▶ **Document text**
Another great composer, Elmer Bernstein, has died


Sad news from IMDB:

Quote:
Composer Elmer Bernstein Dies at 82

Elmer Bernstein, the amazingly prolific composer who wrote the memorable theme for The Magnificent Seven among other scores, died Wednesday in his sleep at his home in Ojai, California; he was 82.

The recipient of 14 Oscar nominations (winning one for his score for 1967's Thoroughly Modern Millie), Bernstein wrote music for a number of classic movies that shaped the landscape of film in the last half of the 20th century. His scores ranged from the epic to the intimate, from classically austere to energetically jazzy, and were the accompaniment to a number of immortal films of the 50s and 60s.

A protégé of Aaron Copland, Bernstein worked on B-films like Robot Monster before gaining fame with his jazz-influenced score (a Hollywood first) to 1955's The Man With the Golden Arm, for which he received his first Oscar nomination. A year later, his score for Cecil B. DeMille's The Ten Commandments also established his presence in Hollywood, and was quickly followed by scores for Sweet Smell of Success, Some Came Running, The Buccanner, and the TV series Gunsmoke, among others.

Bernstein's most famous score came with the 1960 western The Magnificent Seven; its boisterous, rousing theme became of the most memorable pieces of movie music, and was endlessly featured (and imitated) in a number of movies to come; it was also utilized in a series of Marlboro commercials.

▶ **Excerpted data**

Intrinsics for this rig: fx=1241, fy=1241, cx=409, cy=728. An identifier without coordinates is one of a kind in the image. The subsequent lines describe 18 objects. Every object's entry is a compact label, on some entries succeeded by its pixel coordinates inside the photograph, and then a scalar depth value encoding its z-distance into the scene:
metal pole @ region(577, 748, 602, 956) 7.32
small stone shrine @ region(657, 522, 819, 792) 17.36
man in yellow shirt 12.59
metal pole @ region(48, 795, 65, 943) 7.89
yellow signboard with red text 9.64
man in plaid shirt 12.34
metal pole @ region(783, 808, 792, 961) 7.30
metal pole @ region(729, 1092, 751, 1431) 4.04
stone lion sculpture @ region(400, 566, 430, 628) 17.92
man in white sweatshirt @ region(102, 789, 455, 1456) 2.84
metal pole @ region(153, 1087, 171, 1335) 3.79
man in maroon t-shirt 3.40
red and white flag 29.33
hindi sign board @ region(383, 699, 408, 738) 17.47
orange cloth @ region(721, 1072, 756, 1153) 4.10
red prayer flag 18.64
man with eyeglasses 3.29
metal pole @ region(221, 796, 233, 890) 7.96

--

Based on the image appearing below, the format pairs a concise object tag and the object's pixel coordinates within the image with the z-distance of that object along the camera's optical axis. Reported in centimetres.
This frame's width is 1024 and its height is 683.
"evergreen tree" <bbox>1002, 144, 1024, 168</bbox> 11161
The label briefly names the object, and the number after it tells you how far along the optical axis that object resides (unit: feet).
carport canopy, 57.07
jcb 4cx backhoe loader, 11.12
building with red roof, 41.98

▶ **What is expected**
Reproduce the post about Elmer Bernstein's death word for word, from its headline through the final sentence.

▶ **Task answer**
Another great composer, Elmer Bernstein, has died


Sad news from IMDB:

Quote:
Composer Elmer Bernstein Dies at 82

Elmer Bernstein, the amazingly prolific composer who wrote the memorable theme for The Magnificent Seven among other scores, died Wednesday in his sleep at his home in Ojai, California; he was 82.

The recipient of 14 Oscar nominations (winning one for his score for 1967's Thoroughly Modern Millie), Bernstein wrote music for a number of classic movies that shaped the landscape of film in the last half of the 20th century. His scores ranged from the epic to the intimate, from classically austere to energetically jazzy, and were the accompaniment to a number of immortal films of the 50s and 60s.

A protégé of Aaron Copland, Bernstein worked on B-films like Robot Monster before gaining fame with his jazz-influenced score (a Hollywood first) to 1955's The Man With the Golden Arm, for which he received his first Oscar nomination. A year later, his score for Cecil B. DeMille's The Ten Commandments also established his presence in Hollywood, and was quickly followed by scores for Sweet Smell of Success, Some Came Running, The Buccanner, and the TV series Gunsmoke, among others.

Bernstein's most famous score came with the 1960 western The Magnificent Seven; its boisterous, rousing theme became of the most memorable pieces of movie music, and was endlessly featured (and imitated) in a number of movies to come; it was also utilized in a series of Marlboro commercials.